I saw Annie again recently. I was glad to see her. She was doing well, despite three new generations of medical students flailing on her chest. This time, she was the dummy for advanced cardiac life support class taught in our last class in medical school. She gave me one last chance to practice, to build confidence, to learn to be a doctor.

It had been almost four years since I had seen her, days after 9/11. Learning life support had seemed immediate and necessary in those uncertain days, too, as we held our breaths waiting for another disaster. Instead, New York City set up tents in Central Park to care for a deluge of injured survivors that never came. Tragedy happens, even without mistakes. And doctors were left with little ability to heal.

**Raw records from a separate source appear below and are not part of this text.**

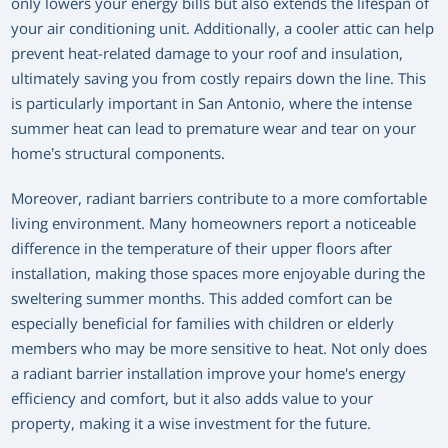
only lowers your energy bills but also extends the lifespan of
your air conditioning unit. Additionally, a cooler attic can help
prevent heat-related damage to your roof and insulation,
ultimately saving you from costly repairs down the line. This
is particularly important in San Antonio, where the intense
summer heat can lead to premature wear and tear on your
home’s structural components.
Moreover, radiant barriers contribute to a more comfortable
living environment. Many homeowners report a noticeable
difference in the temperature of their upper floors after
installation, making those spaces more enjoyable during the
sweltering summer months. This added comfort can be
especially beneficial for families with children or elderly
members who may be more sensitive to heat. Not only does
a radiant barrier installation improve your home's energy
efficiency and comfort, but it also adds value to your
property, making it a wise investment for the future.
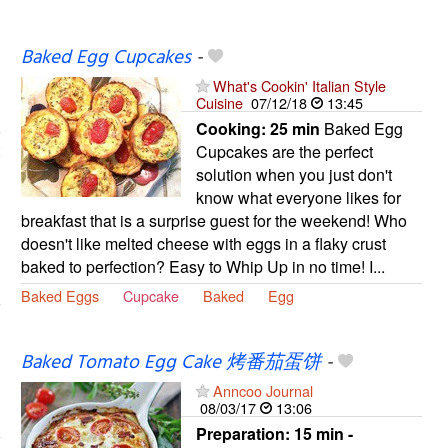
Baked Egg Cupcakes
-
What's Cookin' Italian Style
Cuisine
07/12/18
13:45
Cooking:
25 min
Baked Egg
Cupcakes are the perfect
solution when you just don't
know what everyone likes for
breakfast that is a surprise guest for the weekend! Who
doesn't like melted cheese with eggs in a flaky crust
baked to perfection? Easy to Whip Up in no time! I...
Baked Eggs
Cupcake
Baked
Egg
Baked Tomato Egg Cake 烤番茄蛋饼
-
Anncoo Journal
08/03/17
13:06
Preparation:
15 min -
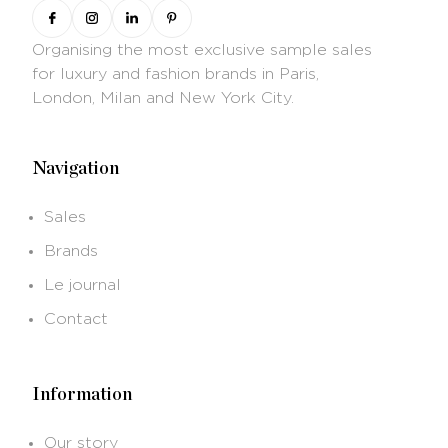
Organising the most exclusive sample sales
for luxury and fashion brands in Paris,
London, Milan and New York City.
Navigation
Sales
Brands
Le journal
Contact
Information
Our story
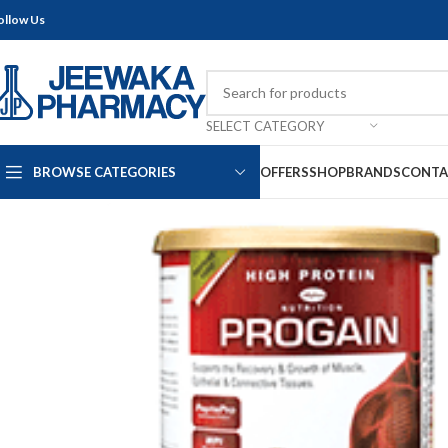
ollow Us
SELECT CATEGORY
BROWSE CATEGORIES
OFFERS
SHOP
BRANDS
CONTA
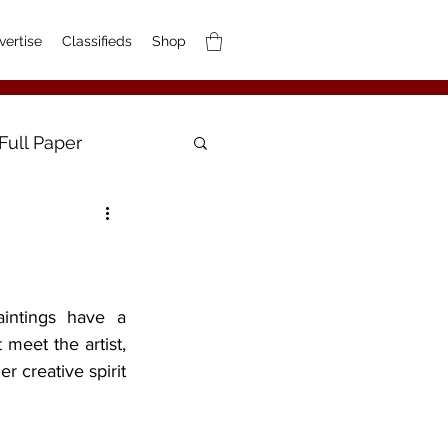
vertise
Classifieds
Shop
Full Paper
meet the artist, 
 creative spirit 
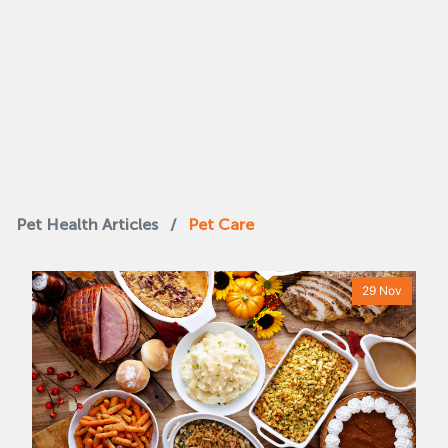
Pet Health Articles
/
Pet Care
29 Nov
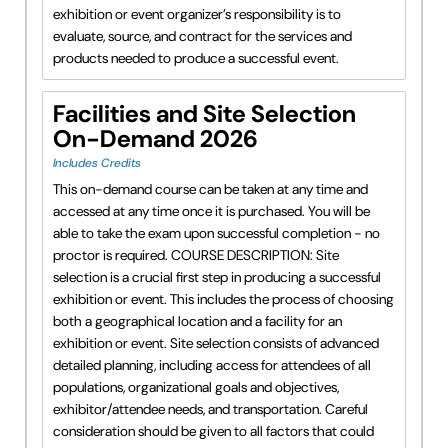
exhibition or event organizer’s responsibility is to
evaluate, source, and contract for the services and
products needed to produce a successful event.
Facilities and Site Selection
On-Demand 2026
Includes Credits
This on-demand course can be taken at any time and
accessed at any time once it is purchased. You will be
able to take the exam upon successful completion - no
proctor is required. COURSE DESCRIPTION: Site
selection is a crucial first step in producing a successful
exhibition or event. This includes the process of choosing
both a geographical location and a facility for an
exhibition or event. Site selection consists of advanced
detailed planning, including access for attendees of all
populations, organizational goals and objectives,
exhibitor/attendee needs, and transportation. Careful
consideration should be given to all factors that could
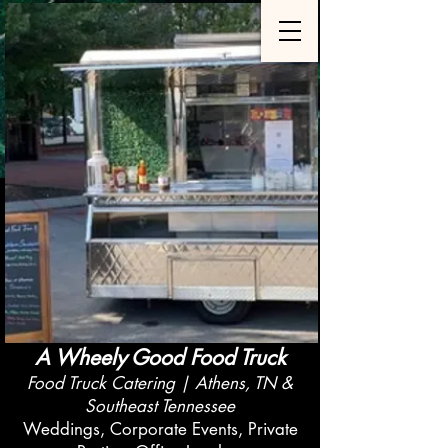
A Wheely Good Food Truck
Food Truck Catering | Athens, TN &
Southeast Tennessee
Weddings, Corporate Events, Private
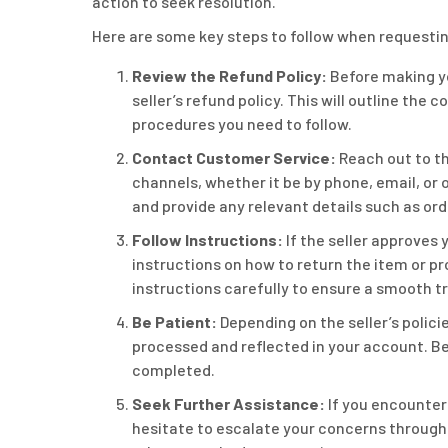
action to seek resolution.
Here are some key steps to follow when requestin
Review the Refund Policy:
Before making yo
seller’s refund policy. This will outline the
procedures you need to follow.
Contact Customer Service:
Reach out to th
channels, whether it be by phone, email, or o
and provide any relevant details such as or
Follow Instructions:
If the seller approves 
instructions on how to return the item or pr
instructions carefully to ensure a smooth t
Be Patient:
Depending on the seller’s polici
processed and reflected in your account. Be 
completed.
Seek Further Assistance:
If you encounter 
hesitate to escalate your concerns through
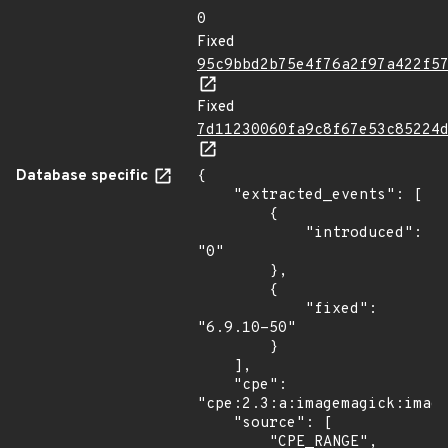
0
Fixed
95c9bbd2b75e4f76a2f97a422f5
Fixed
7d11230060fa9c8f67e53c85224
Database specific
{

    "extracted_events": [

        {

            "introduced": 
"0"

        },

        {

            "fixed": 
"6.9.10-50"

        }

    ],

    "cpe": 
"cpe:2.3:a:imagemagick:image
    "source": [

        "CPE_RANGE",
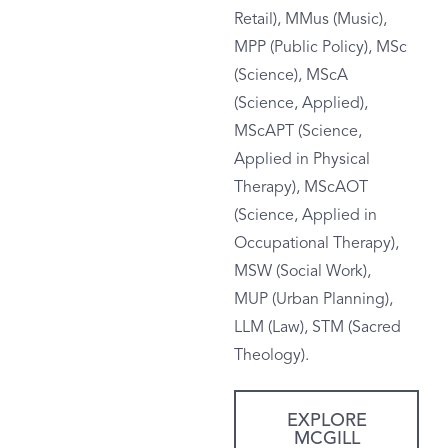
Retail), MMus (Music),
MPP (Public Policy), MSc
(Science), MScA
(Science, Applied),
MScAPT (Science,
Applied in Physical
Therapy), MScAOT
(Science, Applied in
Occupational Therapy),
MSW (Social Work),
MUP (Urban Planning),
LLM (Law), STM (Sacred
Theology).
EXPLORE
MCGILL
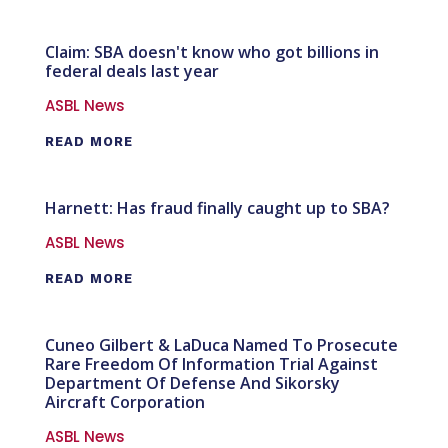
Claim: SBA doesn't know who got billions in
federal deals last year
ASBL News
READ MORE
Harnett: Has fraud finally caught up to SBA?
ASBL News
READ MORE
Cuneo Gilbert & LaDuca Named To Prosecute
Rare Freedom Of Information Trial Against
Department Of Defense And Sikorsky
Aircraft Corporation
ASBL News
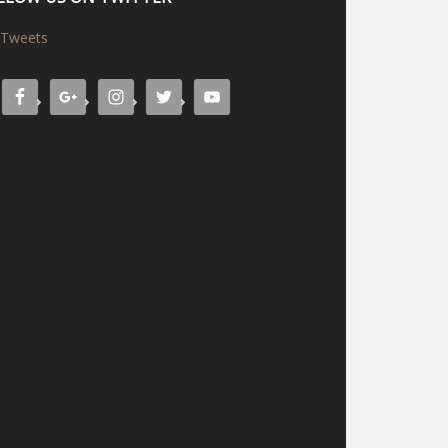
Tweets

We gave blood, we called friends and family and gave comfort and support where we could. It seemed pitifully small. But, I think it was the time we were most like doctors. We were just trying, unsure whether we could help but willing to try.

We have finished four years and innumerable mistakes. Now, we are a walk and a handshake from becoming the doctors we've been impersonating for four years. The doctors who know how to turn the sick well again. Now, after four years, I see the lines of concern and uncertainty on the faces of my favorite doctors-- concern for the next mistake. What distinguishes these attendings from their students, from us, is not just the books they have read but the mistakes they've seen and the mistakes they've made. The knowledge of the fundamental uncertainty of medicine that makes it such a human endeavor. And the courage to rise from mistakes willing to learn from them and to make more.

Next year, we move on to internship: to new mistakes and new lessons. To wish that next year is perfect would be hopeless and stagnant. So, instead, I'll wish us the best of mistakes. The happy endings, the funny stories. The ones that train a surgeon's hand, a radiologist's eye and an internist's judgment. The ones that train intuition and demonstrate humanity. And most of all, the willingness to rise from mistakes willing to make more.